** Opening Supplied information block **

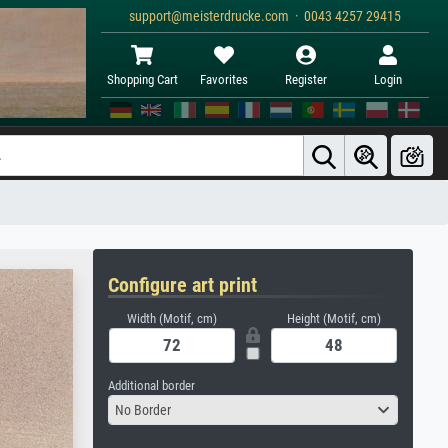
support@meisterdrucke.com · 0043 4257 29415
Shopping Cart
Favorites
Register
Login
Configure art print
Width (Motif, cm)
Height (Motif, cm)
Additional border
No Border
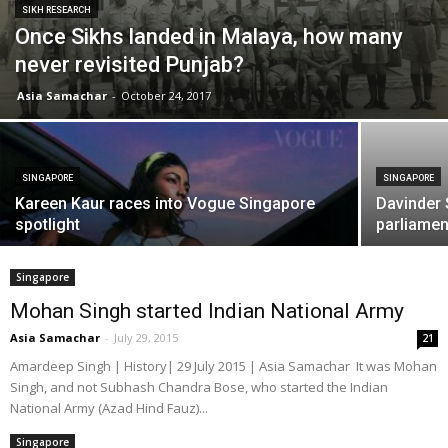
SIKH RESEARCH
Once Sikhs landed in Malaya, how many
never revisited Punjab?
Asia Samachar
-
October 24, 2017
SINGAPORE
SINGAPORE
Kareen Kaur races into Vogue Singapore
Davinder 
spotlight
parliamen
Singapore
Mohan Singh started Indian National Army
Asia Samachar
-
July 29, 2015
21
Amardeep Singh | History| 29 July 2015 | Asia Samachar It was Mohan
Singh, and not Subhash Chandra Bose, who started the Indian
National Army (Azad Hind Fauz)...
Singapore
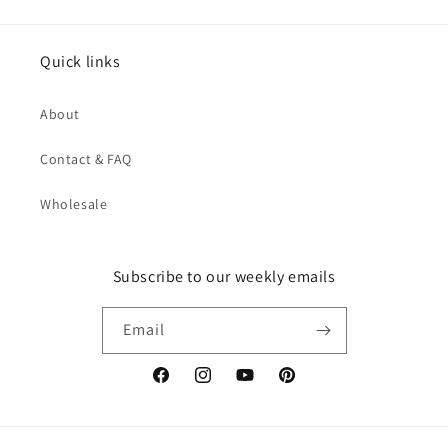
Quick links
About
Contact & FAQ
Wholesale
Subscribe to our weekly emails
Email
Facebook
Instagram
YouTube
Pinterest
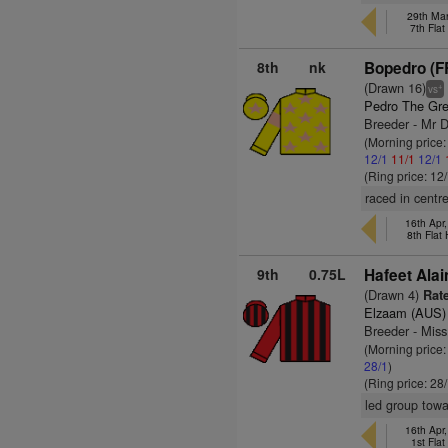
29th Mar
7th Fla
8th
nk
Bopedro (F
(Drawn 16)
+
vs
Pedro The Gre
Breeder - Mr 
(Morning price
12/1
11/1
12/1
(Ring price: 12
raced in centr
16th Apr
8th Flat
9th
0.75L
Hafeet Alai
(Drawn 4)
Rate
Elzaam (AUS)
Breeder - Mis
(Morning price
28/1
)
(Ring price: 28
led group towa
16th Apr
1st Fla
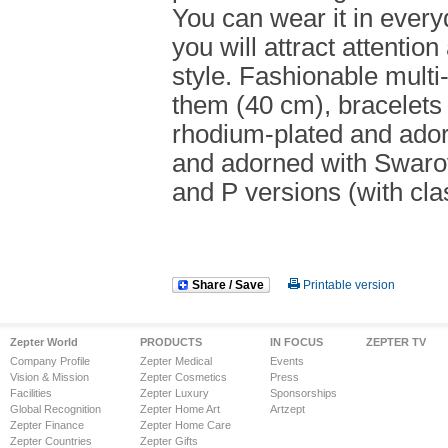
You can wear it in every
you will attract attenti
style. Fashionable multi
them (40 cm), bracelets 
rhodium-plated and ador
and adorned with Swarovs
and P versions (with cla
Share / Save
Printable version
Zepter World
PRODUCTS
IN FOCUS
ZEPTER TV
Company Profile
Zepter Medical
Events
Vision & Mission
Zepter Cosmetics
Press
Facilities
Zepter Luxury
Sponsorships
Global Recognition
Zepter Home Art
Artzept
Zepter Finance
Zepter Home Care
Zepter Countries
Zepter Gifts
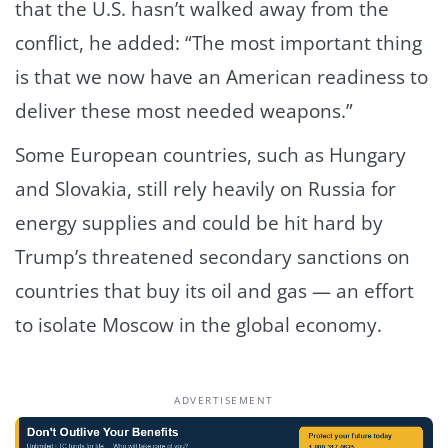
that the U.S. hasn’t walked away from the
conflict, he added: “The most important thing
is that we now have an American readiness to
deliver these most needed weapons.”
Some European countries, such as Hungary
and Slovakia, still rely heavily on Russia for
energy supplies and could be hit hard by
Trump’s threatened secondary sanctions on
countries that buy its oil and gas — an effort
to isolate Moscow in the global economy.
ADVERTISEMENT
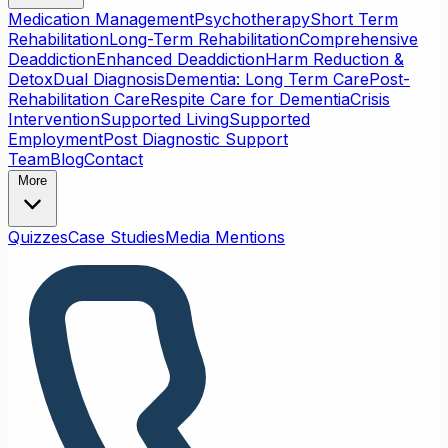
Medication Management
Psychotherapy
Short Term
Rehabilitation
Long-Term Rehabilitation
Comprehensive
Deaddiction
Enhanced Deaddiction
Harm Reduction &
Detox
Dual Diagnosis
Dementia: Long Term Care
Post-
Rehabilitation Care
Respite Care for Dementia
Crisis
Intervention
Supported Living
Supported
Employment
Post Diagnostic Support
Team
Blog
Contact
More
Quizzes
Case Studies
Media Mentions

** Closing Supplied information block **

## What to produce:
Among the lines above, find those that contain the word "Term" and copy them.

## Your response:
Short Term
Long-Term Rehabilitation
Dementia: Long Term Care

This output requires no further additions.